Just when I thought I was heading for Big Changes in my life, the red carpet rolls out in front of me.
It’s no secret. I’ve been waiting for a Dame Menopause to permanently take reign in my uterine castle since I was 13 years old and changed my middle name to Carrie. I may have even cried when my older sister comforted me by saying that it would go away in about 40 years. FORTY YEARS????
My lady doc has been telling me that I’ve been in perimenopause (a term which reminds me of the band, Journey, for some odd reason) for the last 5 years. What the f&*ck is THAT? Translation: Everyone around me has to tolerate Menopauzilla for an unknown number of years BEFORE I actually start Hot Flashdancing? As if I’m not charming enough without this bucket of hormones randomly being dumped on my head?

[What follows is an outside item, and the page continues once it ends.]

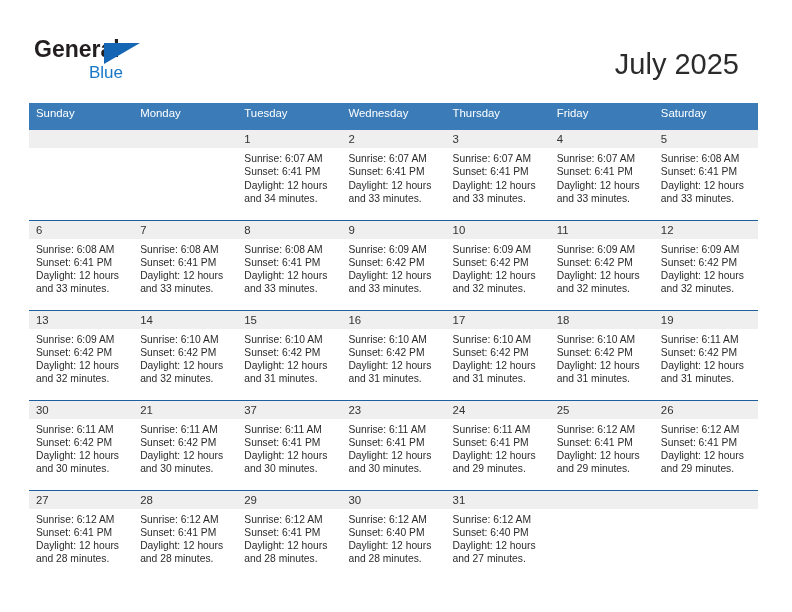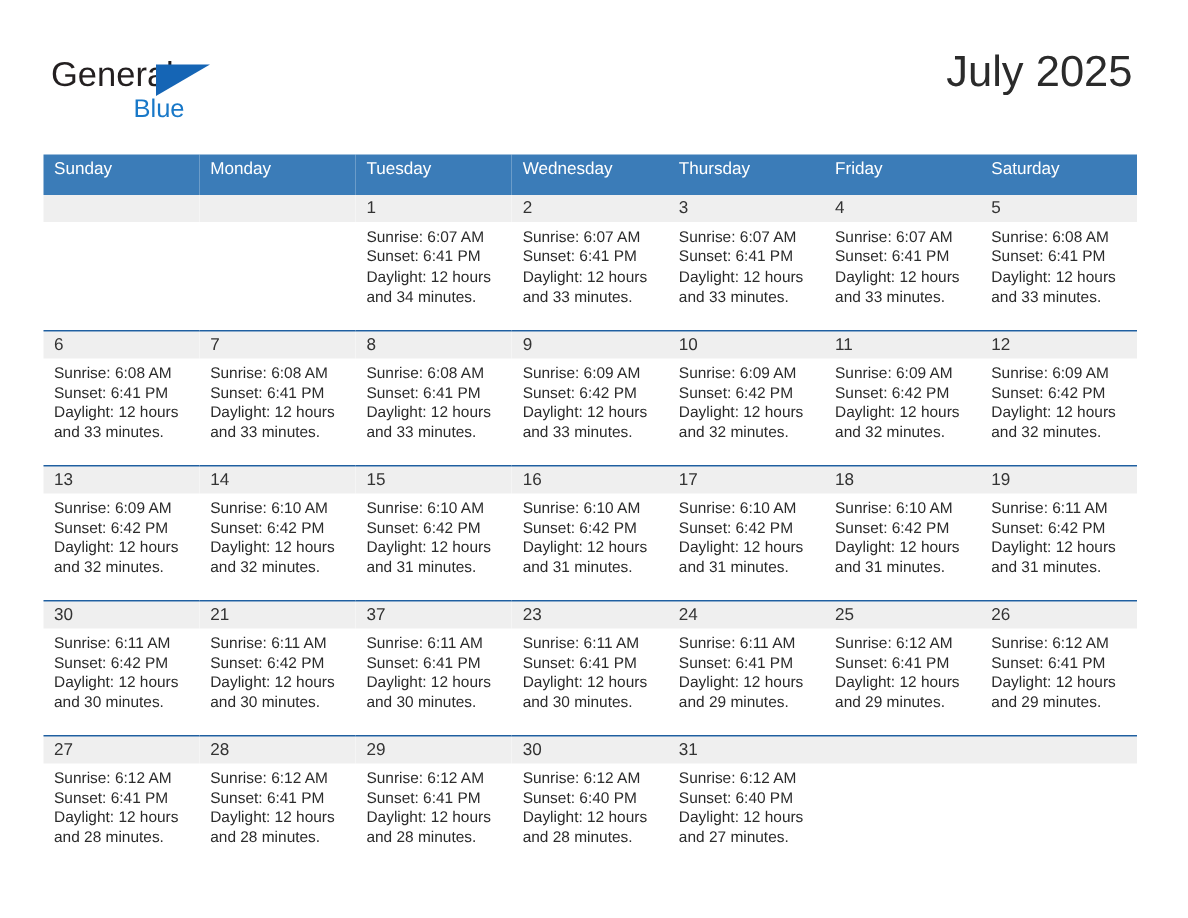"General" .logo-general { font-weight: none -> bold }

Come ON! I’m done already. I was SO over this sh!t 16 years and 9 months ago. Can Mother Nature NOT understand that I’m a Two and Through kind of gal? (Some –my kids- will argue I should have opted for None and Done, but accidents happen. Twice.)*
And the real deal has been taunting me for the last 2 years! I twirl around, for months on end,
thinking that my rite of passage into a life with “no strings” attached has arrived. And just like that.
The Red Baron swoops in and shoots down my dreams.
So I’ll just sit here on the couch, with a hot water bottle on my abdomen and a 5 lb. bag of Peanut M&Ms on my lap, b!tching about punctuation! Pray for those around me.
*disclaimer: I do love my kids and my life. My heart goes out to anyone struggling to have children and the issue hits very close to home. It’s just that the constant sound of death metal coming from the basement, the never-ending eye-rolling, and perpetual p!ss on the toilet seat occasionally gets the best of me.